• Description of the task: Look through the listing below for the word "мотоножниц" and copy every line where it occurs.

** Data supplied follows **

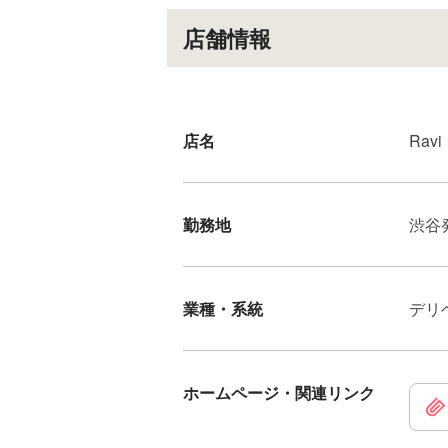
店舗情報
店名
Ravi
勤務地
渋谷
業種・系統
デリ
ホームページ・関連リンク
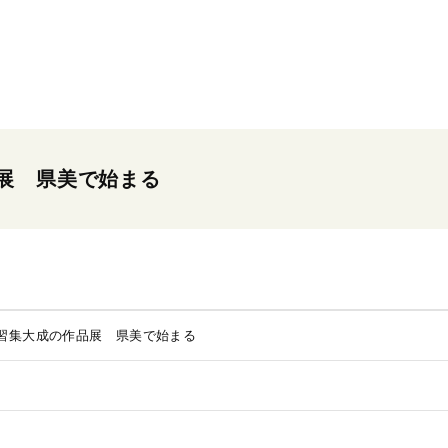
展 県美で始まる
習集大成の作品展 県美で始まる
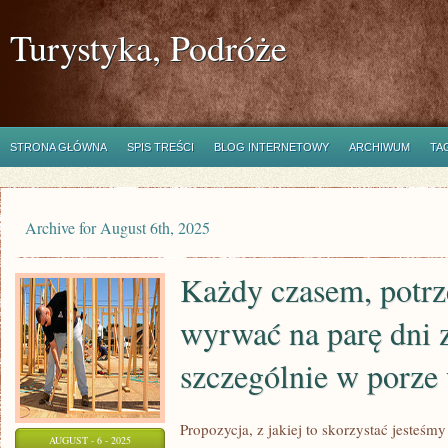
Turystyka, Podróże
STRONA GŁÓWNA
SPIS TREŚCI
BLOG INTERNETOWY
ARCHIWUM
TA
Archive for August 6th, 2025
Każdy czasem, potrz
wyrwać na parę dni 
szczególnie w porze
Propozycja, z jakiej to skorzystać jesteśmy
AUGUST - 6 - 2025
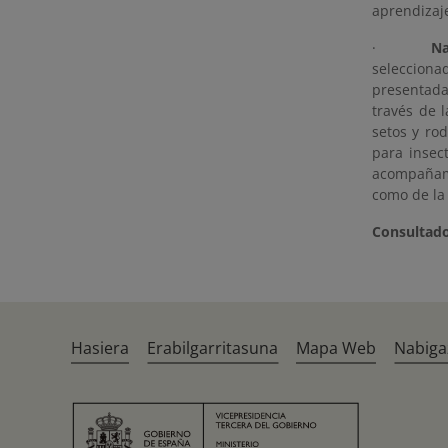
aprendizaj
·
Nat
selecciona
presentada
través de 
setos y rod
para insect
acompañami
como de la 
Consultado
Hasiera
Erabilgarritasuna
Mapa Web
Nabiga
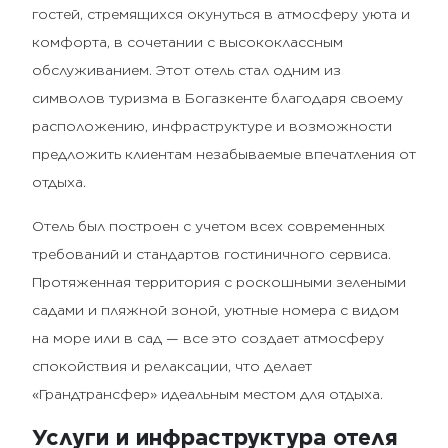
гостей, стремящихся окунуться в атмосферу уюта и
комфорта, в сочетании с высококлассным
обслуживанием. Этот отель стал одним из
символов туризма в Богазкенте благодаря своему
расположению, инфраструктуре и возможности
предложить клиентам незабываемые впечатления от
отдыха.
Отель был построен с учетом всех современных
требований и стандартов гостиничного сервиса.
Протяженная территория с роскошными зелеными
садами и пляжной зоной, уютные номера с видом
на море или в сад — все это создает атмосферу
спокойствия и релаксации, что делает
«Грандтрансфер» идеальным местом для отдыха.
Услуги и инфраструктура отеля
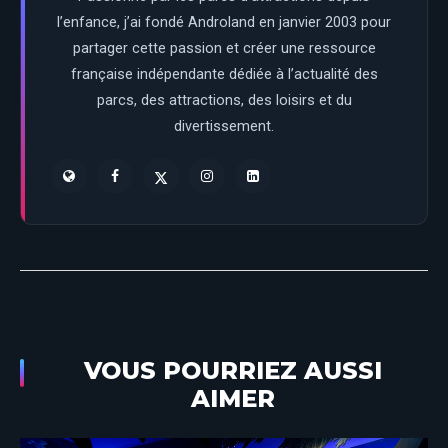
l’enfance, j’ai fondé Androland en janvier 2003 pour
partager cette passion et créer une ressource
française indépendante dédiée à l’actualité des
parcs, des attractions, des loisirs et du
divertissement.
VOUS POURRIEZ AUSSI
AIMER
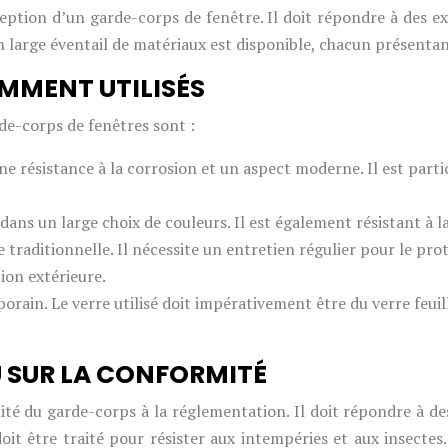
ption d’un garde-corps de fenêtre. Il doit répondre à des exi
large éventail de matériaux est disponible, chacun présentan
MMENT UTILISÉS
de-corps de fenêtres sont :
une résistance à la corrosion et un aspect moderne. Il est pa
 dans un large choix de couleurs. Il est également résistant à l
raditionnelle. Il nécessite un entretien régulier pour le proté
tion extérieure.
in. Le verre utilisé doit impérativement être du verre feuille
 SUR LA CONFORMITÉ
té du garde-corps à la réglementation. Il doit répondre à de
oit être traité pour résister aux intempéries et aux insectes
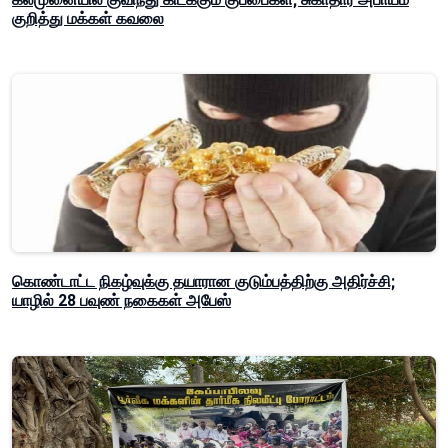
குறித்து மக்கள் கவலை
கொண்டாட்ட நிகழ்வுக்கு தயாரான குடும்பத்திற்கு அதிர்ச்சி;
யாழில் 28 பவுண் நகைகள் அபேஸ்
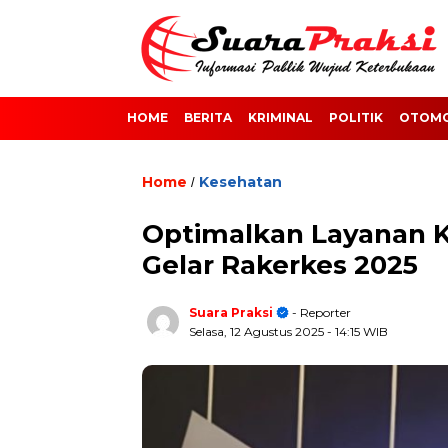
HOME
BERITA
KRIMINAL
POLITIK
OTOMO
Home
Kesehatan
/
Optimalkan Layanan 
Gelar Rakerkes 2025
Suara Praksi
- Reporter
Selasa, 12 Agustus 2025
- 14:15 WIB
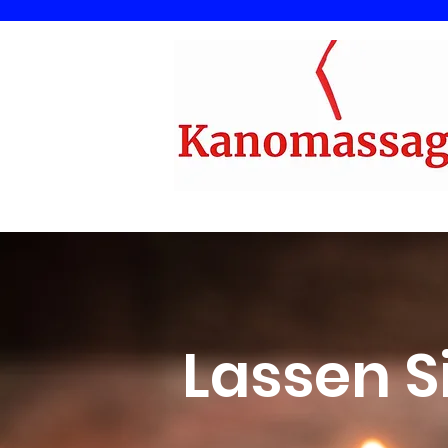
Lassen S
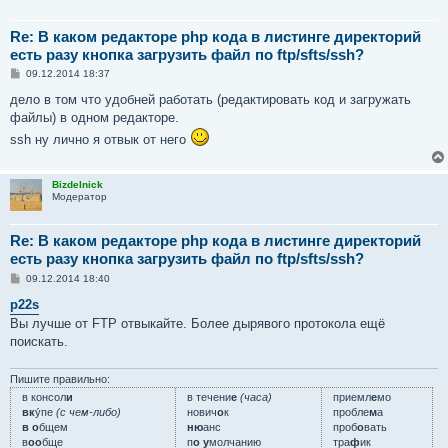
Re: В каком редакторе php кода в листинге директорий
есть разу кнопка загрузить файл по ftp/sfts/ssh?
С
09.12.2014 18:37
о
о
дело в том что удобней работать (редактировать код и загружать
б
файлы) в одном редакторе.
щ
е
ssh ну лично я отвык от него
н
и
е
Bizdelnick
Модератор
Re: В каком редакторе php кода в листинге директорий
есть разу кнопка загрузить файл по ftp/sfts/ssh?
С
09.12.2014 18:40
о
о
p22s
б
Вы лучше от FTP отвыкайте. Более дырявого протокола ещё
щ
е
поискать.
н
и
е
Пишите правильно:
в консол
и
в течени
е
(часа)
приемл
е
мо
вк
у́пе
(с чем-либо)
нович
о
к
пробле
м
а
в о
бщем
ню
анс
проб
о
вать
в
оо
бще
п
о у
молчанию
тра
ф
ик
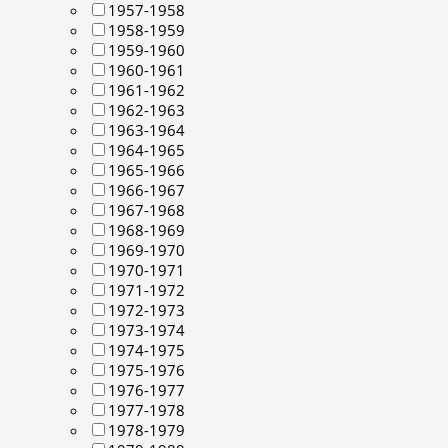
1957-1958
1958-1959
1959-1960
1960-1961
1961-1962
1962-1963
1963-1964
1964-1965
1965-1966
1966-1967
1967-1968
1968-1969
1969-1970
1970-1971
1971-1972
1972-1973
1973-1974
1974-1975
1975-1976
1976-1977
1977-1978
1978-1979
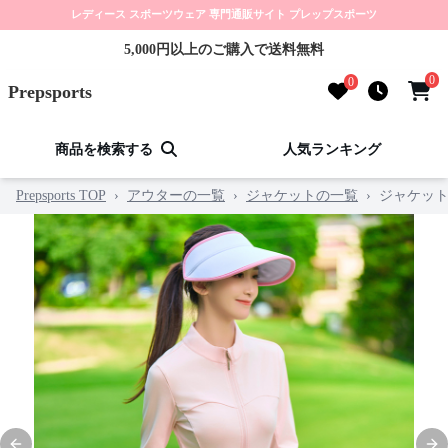
レディース スポーツウェア 専門通販サイト プレップスポーツ
5,000円以上のご購入で送料無料
0
0
Prepsports
商品を検索する
人気ランキング
Prepsports TOP
›
アウターの一覧
›
ジャケットの一覧
›
ジャケッ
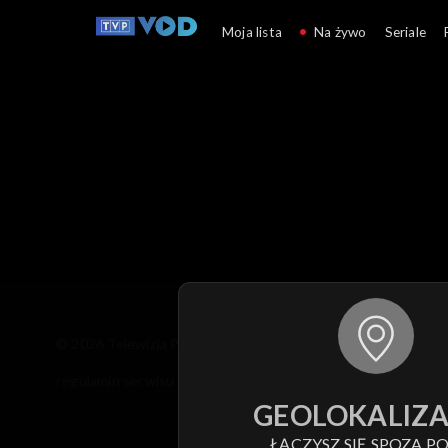
Moja lista
Na żywo
Seriale
© 2026 Telewizja Polska S.A. w likwidacji
regulamin serwisu
cennik
polityka prywatności
GEOLOKALIZA
ŁĄCZYSZ SIĘ SPOZA PO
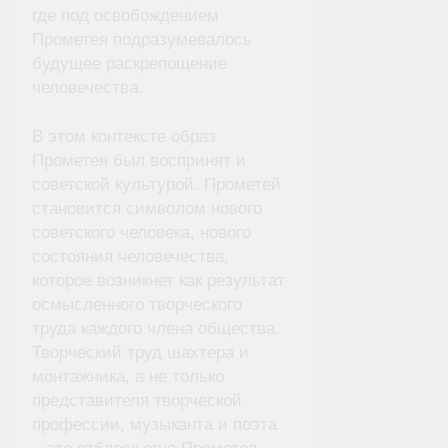
где под освобождением
Прометея подразумевалось
будущее раскрепощение
человечества.
В этом контексте образ
Прометея был воспринят и
советской культурой. Прометей
становится символом нового
советского человека, нового
состояния человечества,
которое возникнет как результат
осмысленного творческого
труда каждого члена общества.
Творческий труд шахтера и
монтажника, а не только
представителя творческой
профессии, музыканта и поэта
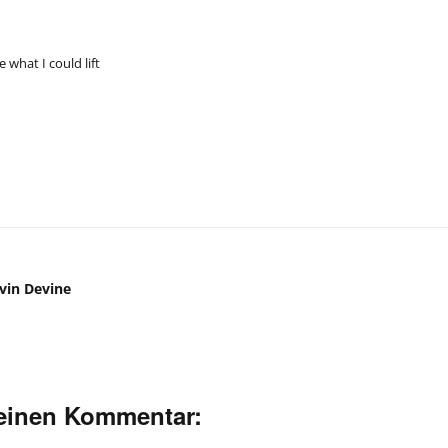
 what I could lift
vin Devine
deinen Kommentar:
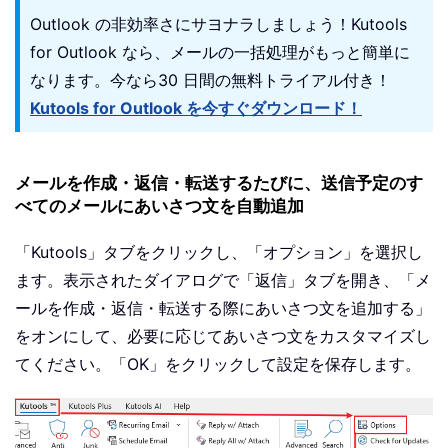
Outlook の非効率さにサヨナラしましょう！Kutools
for Outlook なら、メールの一括処理がもっと簡単に
なります。今なら30 日間の無料トライアル付き！
Kutools for Outlook を今すぐダウンロード！
メールを作成・返信・転送するたびに、送信予定のす
べてのメールにあいさつ文を自動追加
「Kutools」タブをクリックし、「オプション」を選択し
ます。表示されたダイアログで「返信」タブを開き、「メ
ールを作成・返信・転送する際にあいさつ文を追加する」
をオンにして、必要に応じてあいさつ文をカスタマイズし
てください。「OK」をクリックして設定を保存します。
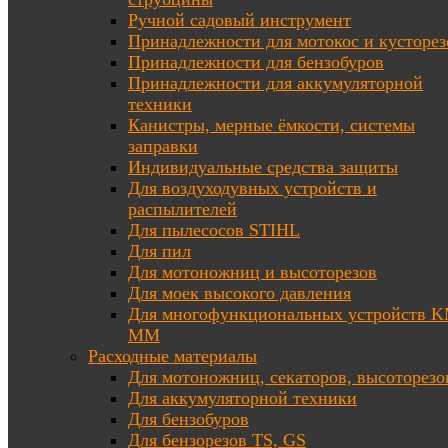
Ручной садовый инструмент
Принадлежности для мотокос и кусторез
Принадлежности для бензобуров
Принадлежности для аккумуляторной
техники
Канистры, мерные ёмкости, системы
заправки
Индивидуальные средства защиты
Для воздуходувных устройств и
распылителей
Для пылесосов STIHL
Для пил
Для мотоножниц и высоторезов
Для моек высокого давления
Для многофункциональных устройств K
MM
Расходные материалы
Для мотоножниц, секаторов, высоторезо
Для аккумуляторной техники
Для бензобуров
Для бензорезов TS, GS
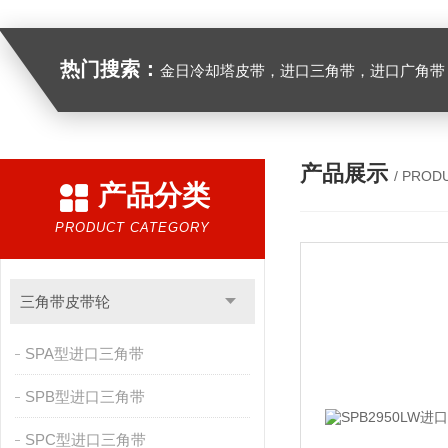
热门搜索：
金日冷却塔皮带，进口三角带，进口广角带，进口同步带，进口空压机皮带
产品展示
/ PROD
产品分类
PRODUCT CATEGORY
三角带皮带轮
SPA型进口三角带
SPB型进口三角带
SPC型进口三角带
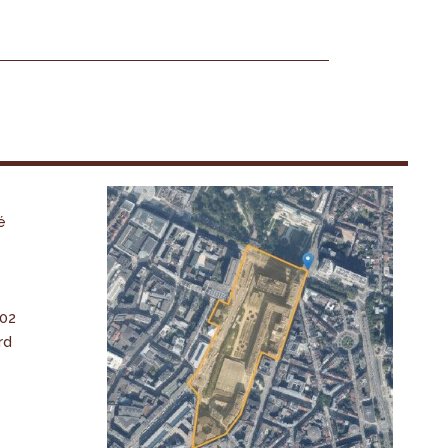
é
-02
rd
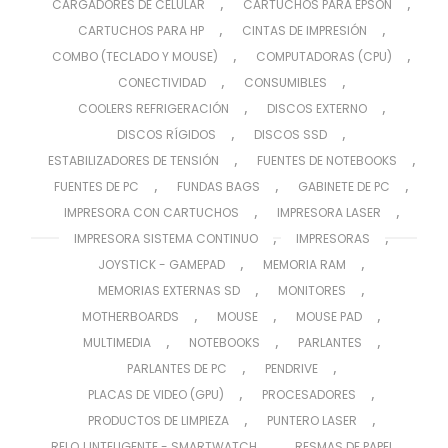
,
,
CARGADORES DE CELULAR
CARTUCHOS PARA EPSON
,
,
CARTUCHOS PARA HP
CINTAS DE IMPRESIÓN
,
,
COMBO (TECLADO Y MOUSE)
COMPUTADORAS (CPU)
,
,
CONECTIVIDAD
CONSUMIBLES
,
,
COOLERS REFRIGERACIÓN
DISCOS EXTERNO
,
,
DISCOS RÍGIDOS
DISCOS SSD
,
,
ESTABILIZADORES DE TENSIÓN
FUENTES DE NOTEBOOKS
,
,
,
FUENTES DE PC
FUNDAS BAGS
GABINETE DE PC
,
,
IMPRESORA CON CARTUCHOS
IMPRESORA LASER
,
,
IMPRESORA SISTEMA CONTINUO
IMPRESORAS
,
,
JOYSTICK - GAMEPAD
MEMORIA RAM
,
,
MEMORIAS EXTERNAS SD
MONITORES
,
,
,
MOTHERBOARDS
MOUSE
MOUSE PAD
,
,
,
MULTIMEDIA
NOTEBOOKS
PARLANTES
,
,
PARLANTES DE PC
PENDRIVE
,
,
PLACAS DE VIDEO (GPU)
PROCESADORES
,
,
PRODUCTOS DE LIMPIEZA
PUNTERO LASER
,
,
RELOJ INTELIGENTE - SMARTWATCH
RESMAS DE PAPEL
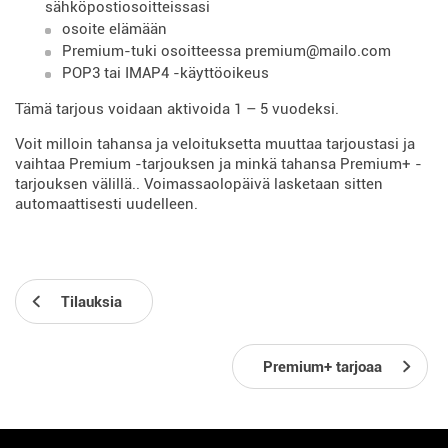
sähköpostiosoitteissasi
osoite elämään
Premium-tuki osoitteessa premium@mailo.com
POP3 tai IMAP4 -käyttöoikeus
Tämä tarjous voidaan aktivoida 1 – 5 vuodeksi.
Voit milloin tahansa ja veloituksetta muuttaa tarjoustasi ja
vaihtaa Premium -tarjouksen ja minkä tahansa Premium+ -
tarjouksen välillä.. Voimassaolopäivä lasketaan sitten
automaattisesti uudelleen.
Tilauksia
Premium+ tarjoaa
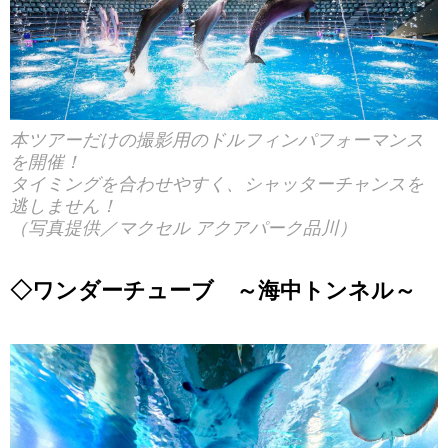
本ツアーだけの撮影用のドルフィンパフォーマンス
を開催！
タイミングを合わせやすく、シャッターチャンスを
逃しません！
（写真提供／マクセル アクアパーク品川）
◇ワンダーチューブ ～海中トンネル～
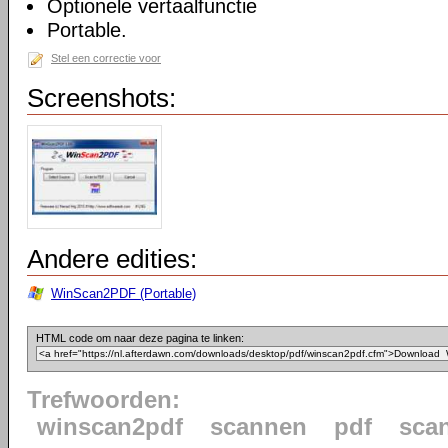
Optionele vertaalfunctie
Portable.
Stel een correctie voor
Screenshots:
Andere edities:
WinScan2PDF (Portable)
HTML code om naar deze pagina te linken:
Trefwoorden:
winscan2pdf
scannen
pdf
sca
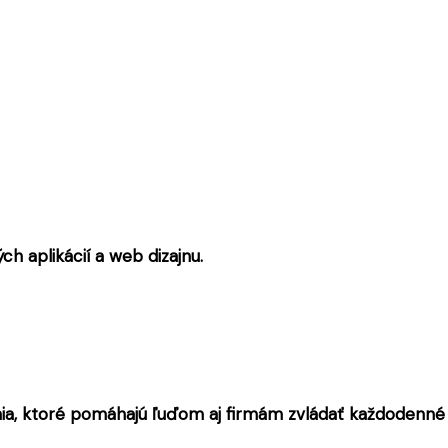
h aplikácií a web dizajnu.
nia, ktoré pomáhajú ľuďom aj firmám zvládať každodenné 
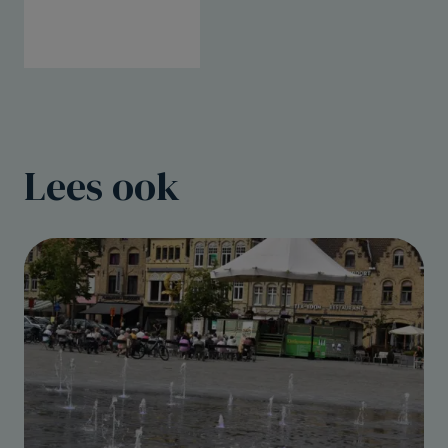
Lees ook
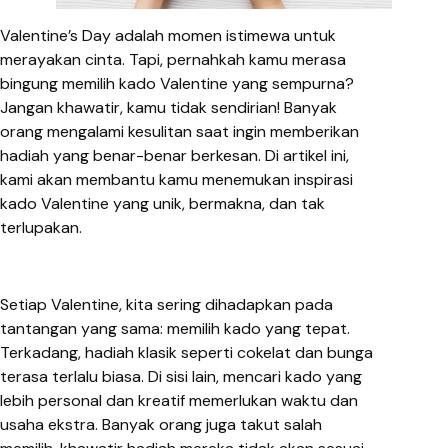
Valentine’s Day adalah momen istimewa untuk
merayakan cinta. Tapi, pernahkah kamu merasa
bingung memilih kado Valentine yang sempurna?
Jangan khawatir, kamu tidak sendirian! Banyak
orang mengalami kesulitan saat ingin memberikan
hadiah yang benar-benar berkesan. Di artikel ini,
kami akan membantu kamu menemukan inspirasi
kado Valentine yang unik, bermakna, dan tak
terlupakan.
Setiap Valentine, kita sering dihadapkan pada
tantangan yang sama: memilih kado yang tepat.
Terkadang, hadiah klasik seperti cokelat dan bunga
terasa terlalu biasa. Di sisi lain, mencari kado yang
lebih personal dan kreatif memerlukan waktu dan
usaha ekstra. Banyak orang juga takut salah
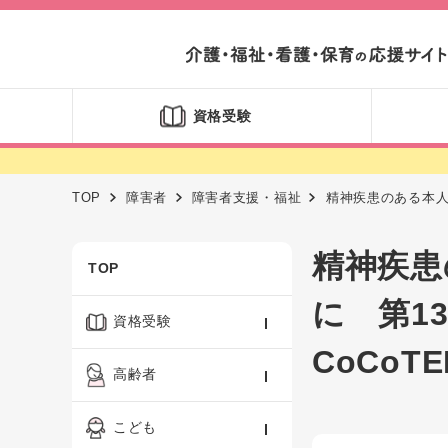
資格受験
TOP
障害者
障害者支援・福祉
精神疾患のある本人
精神疾患
TOP
に 第1
資格受験
CoCoT
ケアマネジャー
高齢者
社会福祉士
認知症ケア・介護技術
こども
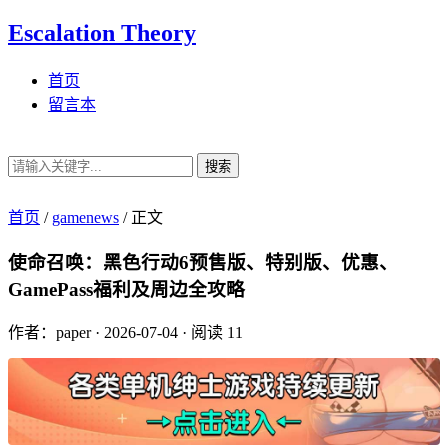
Escalation Theory
首页
留言本
搜索
首页
/
gamenews
/
正文
使命召唤：黑色行动6预售版、特别版、优惠、
GamePass福利及周边全攻略
作者：paper
·
2026-07-04
·
阅读 11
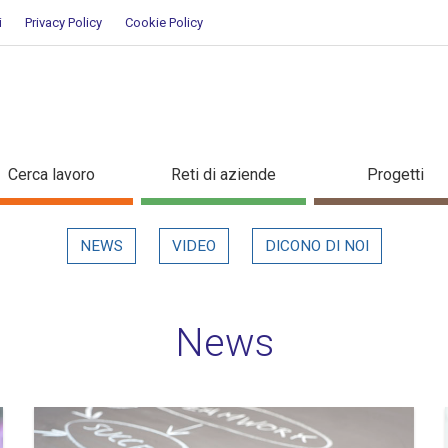
i
Privacy Policy
Cookie Policy
Cerca lavoro
Reti di aziende
Progetti
NEWS
VIDEO
DICONO DI NOI
News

** End of Data supplied **

• Output of the task:
Для мотоножниц и высоторезов
Для мотоножниц, секаторов, высоторезо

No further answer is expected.